CAUSES OF ELECTRICAL ACCIDENTS
What Are The Leading Causes of Electrical Accidents?
There are 2 reasons for unsafe acts:
- We know better but intentionally do something unsafe.
- We don't know better.
Avoid the following unsafe acts:
- Failure to de-energize, lockout & tagout hazards during maintenance, repair or inspections.
- Use of defective and unsafe tools.
- Use of tools or equipment too close to energized parts.
- Not draining off stored energy in capacitors.
- Using 3-wire cord with a 2-wire plug.
- Removing the third prong (ground pin) to make a 3-prong plug fit a 2-prong outlet.
- Overloading outlets with too many appliances.
- Using the attached electrical cord to raise or lower equipment.
- Not verifying power is off when making repair (drilling into a 110 Volt a.c. line can kill).
- Working in an elevated position near overhead lines.
Some common causes of unsafe equipment:
- Loose connections
- Faulty insulation
- Improper grounding (removal of 3rd prong)
- Use of "homemade" extension cords
- Defective parts
- Bare conductors or exposed terminals
- Metal parts of equipment may become energeized when connected by cord or plug. Capacitance may cause up to 55% of line voltage to be stored on the casing of metal tools.
Unguarded live parts--for example:
Use special precautions when working in potentially hazardous environments and situations.
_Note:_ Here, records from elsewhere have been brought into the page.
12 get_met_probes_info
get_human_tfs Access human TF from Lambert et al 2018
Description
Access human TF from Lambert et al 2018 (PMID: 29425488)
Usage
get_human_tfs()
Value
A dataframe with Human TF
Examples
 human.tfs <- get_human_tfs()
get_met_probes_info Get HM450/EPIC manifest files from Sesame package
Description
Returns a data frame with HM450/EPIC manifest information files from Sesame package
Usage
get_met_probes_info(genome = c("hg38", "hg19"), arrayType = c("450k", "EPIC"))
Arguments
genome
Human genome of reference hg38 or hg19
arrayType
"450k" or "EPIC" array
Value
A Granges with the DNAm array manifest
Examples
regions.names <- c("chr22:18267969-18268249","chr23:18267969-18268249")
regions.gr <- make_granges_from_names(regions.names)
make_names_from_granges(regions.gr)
Even an accidental static discharge can cause a fire or explosion in areas where the following are present:
- Flammable vapors, liquids and gasses
- Combustible dusts
- Corrosive atmospheres
- Explosive environments
- Poor housekeeping: blocked electrical boxes, flammable materials stored in equipment rooms, lack of proper hazard signs, excess clutter.